**ACTION ITEM**
No pictures belong in the copy, but every line of the material below must be reproduced exactly.

**MATERIAL FOR THIS EXERCISE**
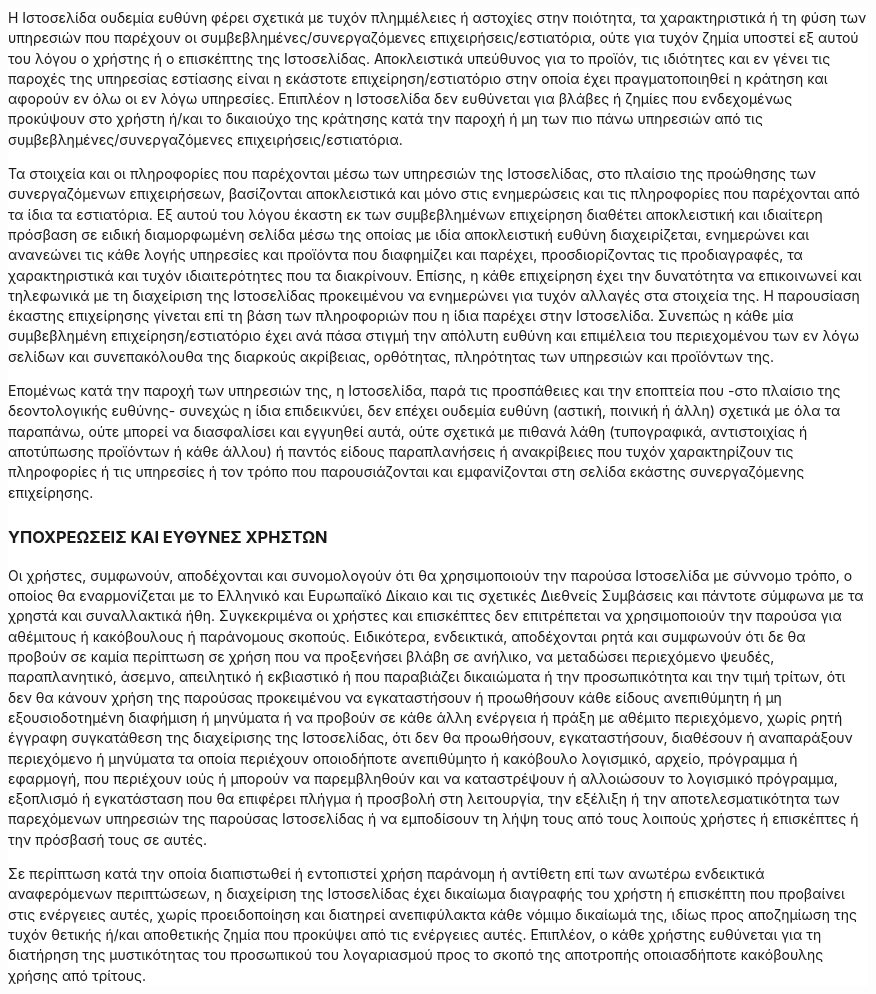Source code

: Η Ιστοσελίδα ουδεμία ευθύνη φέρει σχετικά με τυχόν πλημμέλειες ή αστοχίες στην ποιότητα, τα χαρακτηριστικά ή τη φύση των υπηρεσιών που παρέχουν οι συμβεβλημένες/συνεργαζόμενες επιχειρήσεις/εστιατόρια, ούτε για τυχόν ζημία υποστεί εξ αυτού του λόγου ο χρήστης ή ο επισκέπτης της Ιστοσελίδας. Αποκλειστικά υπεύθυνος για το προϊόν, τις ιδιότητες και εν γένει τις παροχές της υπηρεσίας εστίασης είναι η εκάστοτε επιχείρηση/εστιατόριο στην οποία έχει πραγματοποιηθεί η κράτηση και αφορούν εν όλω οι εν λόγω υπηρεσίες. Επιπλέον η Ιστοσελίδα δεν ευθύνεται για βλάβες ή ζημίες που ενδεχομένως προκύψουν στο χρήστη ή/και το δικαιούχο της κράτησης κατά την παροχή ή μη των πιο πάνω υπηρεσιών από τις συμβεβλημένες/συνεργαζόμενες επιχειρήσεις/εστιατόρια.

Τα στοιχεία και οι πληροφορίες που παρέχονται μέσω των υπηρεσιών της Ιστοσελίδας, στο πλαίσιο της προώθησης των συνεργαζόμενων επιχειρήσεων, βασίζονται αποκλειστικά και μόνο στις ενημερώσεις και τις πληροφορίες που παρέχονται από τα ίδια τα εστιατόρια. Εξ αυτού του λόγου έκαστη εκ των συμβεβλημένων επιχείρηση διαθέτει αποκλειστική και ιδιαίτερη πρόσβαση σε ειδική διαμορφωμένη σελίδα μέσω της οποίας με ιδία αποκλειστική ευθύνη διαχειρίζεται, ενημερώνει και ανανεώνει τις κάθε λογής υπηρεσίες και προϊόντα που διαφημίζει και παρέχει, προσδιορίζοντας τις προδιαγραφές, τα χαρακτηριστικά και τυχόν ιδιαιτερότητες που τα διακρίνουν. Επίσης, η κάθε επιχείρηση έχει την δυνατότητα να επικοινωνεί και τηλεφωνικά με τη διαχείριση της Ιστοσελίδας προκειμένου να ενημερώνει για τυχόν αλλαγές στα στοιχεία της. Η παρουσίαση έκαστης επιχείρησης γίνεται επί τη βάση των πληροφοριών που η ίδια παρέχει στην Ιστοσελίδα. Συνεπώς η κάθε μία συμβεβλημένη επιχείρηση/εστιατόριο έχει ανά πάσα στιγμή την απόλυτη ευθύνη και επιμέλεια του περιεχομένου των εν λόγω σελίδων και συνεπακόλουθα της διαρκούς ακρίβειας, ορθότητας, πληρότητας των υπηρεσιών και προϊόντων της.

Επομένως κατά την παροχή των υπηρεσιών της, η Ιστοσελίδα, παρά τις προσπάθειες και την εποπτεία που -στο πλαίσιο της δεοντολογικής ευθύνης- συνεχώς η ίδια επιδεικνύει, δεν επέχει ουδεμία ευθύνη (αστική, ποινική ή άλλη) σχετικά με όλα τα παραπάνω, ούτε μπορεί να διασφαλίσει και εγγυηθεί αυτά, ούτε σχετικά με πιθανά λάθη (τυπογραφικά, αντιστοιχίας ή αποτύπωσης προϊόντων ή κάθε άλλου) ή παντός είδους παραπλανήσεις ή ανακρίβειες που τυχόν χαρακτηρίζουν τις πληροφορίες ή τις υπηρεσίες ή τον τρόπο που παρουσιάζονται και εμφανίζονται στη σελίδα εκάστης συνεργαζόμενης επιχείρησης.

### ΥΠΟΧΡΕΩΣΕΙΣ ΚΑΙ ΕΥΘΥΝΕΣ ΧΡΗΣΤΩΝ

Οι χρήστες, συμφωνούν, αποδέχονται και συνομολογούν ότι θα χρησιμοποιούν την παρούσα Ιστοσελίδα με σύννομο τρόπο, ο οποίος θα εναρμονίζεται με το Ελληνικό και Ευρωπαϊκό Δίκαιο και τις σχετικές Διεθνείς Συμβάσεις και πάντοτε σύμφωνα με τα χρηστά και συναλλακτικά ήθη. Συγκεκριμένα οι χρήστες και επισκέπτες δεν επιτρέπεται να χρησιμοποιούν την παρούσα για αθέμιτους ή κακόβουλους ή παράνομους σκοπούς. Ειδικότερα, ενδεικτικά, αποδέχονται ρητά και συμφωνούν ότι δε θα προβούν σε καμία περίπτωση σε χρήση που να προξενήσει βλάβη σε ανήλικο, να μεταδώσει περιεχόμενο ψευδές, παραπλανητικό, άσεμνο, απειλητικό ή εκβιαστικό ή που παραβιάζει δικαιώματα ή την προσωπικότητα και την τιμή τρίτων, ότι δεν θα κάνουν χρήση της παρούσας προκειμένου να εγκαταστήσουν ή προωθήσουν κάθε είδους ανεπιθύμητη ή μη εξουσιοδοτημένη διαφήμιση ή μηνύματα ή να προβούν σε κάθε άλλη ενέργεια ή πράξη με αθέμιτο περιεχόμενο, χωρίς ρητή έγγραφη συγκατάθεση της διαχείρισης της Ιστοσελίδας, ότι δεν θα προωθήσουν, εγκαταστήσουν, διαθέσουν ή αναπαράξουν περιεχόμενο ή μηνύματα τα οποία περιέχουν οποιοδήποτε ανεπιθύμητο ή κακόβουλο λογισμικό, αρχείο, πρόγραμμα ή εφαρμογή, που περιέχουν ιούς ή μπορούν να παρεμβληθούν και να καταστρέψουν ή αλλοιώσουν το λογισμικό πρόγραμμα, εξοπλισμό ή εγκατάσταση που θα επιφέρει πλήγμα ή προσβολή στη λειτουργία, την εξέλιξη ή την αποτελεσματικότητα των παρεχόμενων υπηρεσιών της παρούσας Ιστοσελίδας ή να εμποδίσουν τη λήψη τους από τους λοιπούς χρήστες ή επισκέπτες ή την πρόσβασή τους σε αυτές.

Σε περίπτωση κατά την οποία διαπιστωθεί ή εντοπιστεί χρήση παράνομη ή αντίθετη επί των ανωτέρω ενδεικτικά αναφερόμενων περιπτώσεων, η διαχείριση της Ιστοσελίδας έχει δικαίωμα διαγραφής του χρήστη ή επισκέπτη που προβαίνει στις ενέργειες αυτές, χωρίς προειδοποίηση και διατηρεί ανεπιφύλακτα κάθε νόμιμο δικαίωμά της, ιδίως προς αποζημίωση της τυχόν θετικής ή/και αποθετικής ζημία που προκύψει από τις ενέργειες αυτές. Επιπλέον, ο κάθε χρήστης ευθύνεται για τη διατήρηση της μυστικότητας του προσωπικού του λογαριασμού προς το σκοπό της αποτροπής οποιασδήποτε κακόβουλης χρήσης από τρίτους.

**TASK RESULT**
Source code

: Η Ιστοσελίδα ουδεμία ευθύνη φέρει σχετικά με τυχόν πλημμέλειες ή αστοχίες στην ποιότητα, τα χαρακτηριστικά ή τη φύση των υπηρεσιών που παρέχουν οι συμβεβλημένες/συνεργαζόμενες επιχειρήσεις/εστιατόρια, ούτε για τυχόν ζημία υποστεί εξ αυτού του λόγου ο χρήστης ή ο επισκέπτης της Ιστοσελίδας. Αποκλειστικά υπεύθυνος για το προϊόν, τις ιδιότητες και εν γένει τις παροχές της υπηρεσίας εστίασης είναι η εκάστοτε επιχείρηση/εστιατόριο στην οποία έχει πραγματοποιηθεί η κράτηση και αφορούν εν όλω οι εν λόγω υπηρεσίες. Επιπλέον η Ιστοσελίδα δεν ευθύνεται για βλάβες ή ζημίες που ενδεχομένως προκύψουν στο χρήστη ή/και το δικαιούχο της κράτησης κατά την παροχή ή μη των πιο πάνω υπηρεσιών από τις συμβεβλημένες/συνεργαζόμενες επιχειρήσεις/εστιατόρια.

Τα στοιχεία και οι πληροφορίες που παρέχονται μέσω των υπηρεσιών της Ιστοσελίδας, στο πλαίσιο της προώθησης των συνεργαζόμενων επιχειρήσεων, βασίζονται αποκλειστικά και μόνο στις ενημερώσεις και τις πληροφορίες που παρέχονται από τα ίδια τα εστιατόρια. Εξ αυτού του λόγου έκαστη εκ των συμβεβλημένων επιχείρηση διαθέτει αποκλειστική και ιδιαίτερη πρόσβαση σε ειδική διαμορφωμένη σελίδα μέσω της οποίας με ιδία αποκλειστική ευθύνη διαχειρίζεται, ενημερώνει και ανανεώνει τις κάθε λογής υπηρεσίες και προϊόντα που διαφημίζει και παρέχει, προσδιορίζοντας τις προδιαγραφές, τα χαρακτηριστικά και τυχόν ιδιαιτερότητες που τα διακρίνουν. Επίσης, η κάθε επιχείρηση έχει την δυνατότητα να επικοινωνεί και τηλεφωνικά με τη διαχείριση της Ιστοσελίδας προκειμένου να ενημερώνει για τυχόν αλλαγές στα στοιχεία της. Η παρουσίαση έκαστης επιχείρησης γίνεται επί τη βάση των πληροφοριών που η ίδια παρέχει στην Ιστοσελίδα. Συνεπώς η κάθε μία συμβεβλημένη επιχείρηση/εστιατόριο έχει ανά πάσα στιγμή την απόλυτη ευθύνη και επιμέλεια του περιεχομένου των εν λόγω σελίδων και συνεπακόλουθα της διαρκούς ακρίβειας, ορθότητας, πληρότητας των υπηρεσιών και προϊόντων της.

Επομένως κατά την παροχή των υπηρεσιών της, η Ιστοσελίδα, παρά τις προσπάθειες και την εποπτεία που -στο πλαίσιο της δεοντολογικής ευθύνης- συνεχώς η ίδια επιδεικνύει, δεν επέχει ουδεμία ευθύνη (αστική, ποινική ή άλλη) σχετικά με όλα τα παραπάνω, ούτε μπορεί να διασφαλίσει και εγγυηθεί αυτά, ούτε σχετικά με πιθανά λάθη (τυπογραφικά, αντιστοιχίας ή αποτύπωσης προϊόντων ή κάθε άλλου) ή παντός είδους παραπλανήσεις ή ανακρίβειες που τυχόν χαρακτηρίζουν τις πληροφορίες ή τις υπηρεσίες ή τον τρόπο που παρουσιάζονται και εμφανίζονται στη σελίδα εκάστης συνεργαζόμενης επιχείρησης.

### ΥΠΟΧΡΕΩΣΕΙΣ ΚΑΙ ΕΥΘΥΝΕΣ ΧΡΗΣΤΩΝ

Οι χρήστες, συμφωνούν, αποδέχονται και συνομολογούν ότι θα χρησιμοποιούν την παρούσα Ιστοσελίδα με σύννομο τρόπο, ο οποίος θα εναρμονίζεται με το Ελληνικό και Ευρωπαϊκό Δίκαιο και τις σχετικές Διεθνείς Συμβάσεις και πάντοτε σύμφωνα με τα χρηστά και συναλλακτικά ήθη. Συγκεκριμένα οι χρήστες και επισκέπτες δεν επιτρέπεται να χρησιμοποιούν την παρούσα για αθέμιτους ή κακόβουλους ή παράνομους σκοπούς. Ειδικότερα, ενδεικτικά, αποδέχονται ρητά και συμφωνούν ότι δε θα προβούν σε καμία περίπτωση σε χρήση που να προξενήσει βλάβη σε ανήλικο, να μεταδώσει περιεχόμενο ψευδές, παραπλανητικό, άσεμνο, απειλητικό ή εκβιαστικό ή που παραβιάζει δικαιώματα ή την προσωπικότητα και την τιμή τρίτων, ότι δεν θα κάνουν χρήση της παρούσας προκειμένου να εγκαταστήσουν ή προωθήσουν κάθε είδους ανεπιθύμητη ή μη εξουσιοδοτημένη διαφήμιση ή μηνύματα ή να προβούν σε κάθε άλλη ενέργεια ή πράξη με αθέμιτο περιεχόμενο, χωρίς ρητή έγγραφη συγκατάθεση της διαχείρισης της Ιστοσελίδας, ότι δεν θα προωθήσουν, εγκαταστήσουν, διαθέσουν ή αναπαράξουν περιεχόμενο ή μηνύματα τα οποία περιέχουν οποιοδήποτε ανεπιθύμητο ή κακόβουλο λογισμικό, αρχείο, πρόγραμμα ή εφαρμογή, που περιέχουν ιούς ή μπορούν να παρεμβληθούν και να καταστρέψουν ή αλλοιώσουν το λογισμικό πρόγραμμα, εξοπλισμό ή εγκατάσταση που θα επιφέρει πλήγμα ή προσβολή στη λειτουργία, την εξέλιξη ή την αποτελεσματικότητα των παρεχόμενων υπηρεσιών της παρούσας Ιστοσελίδας ή να εμποδίσουν τη λήψη τους από τους λοιπούς χρήστες ή επισκέπτες ή την πρόσβασή τους σε αυτές.

Σε περίπτωση κατά την οποία διαπιστωθεί ή εντοπιστεί χρήση παράνομη ή αντίθετη επί των ανωτέρω ενδεικτικά αναφερόμενων περιπτώσεων, η διαχείριση της Ιστοσελίδας έχει δικαίωμα διαγραφής του χρήστη ή επισκέπτη που προβαίνει στις ενέργειες αυτές, χωρίς προειδοποίηση και διατηρεί ανεπιφύλακτα κάθε νόμιμο δικαίωμά της, ιδίως προς αποζημίωση της τυχόν θετικής ή/και αποθετικής ζημία που προκύψει από τις ενέργειες αυτές. Επιπλέον, ο κάθε χρήστης ευθύνεται για τη διατήρηση της μυστικότητας του προσωπικού του λογαριασμού προς το σκοπό της αποτροπής οποιασδήποτε κακόβουλης χρήσης από τρίτους.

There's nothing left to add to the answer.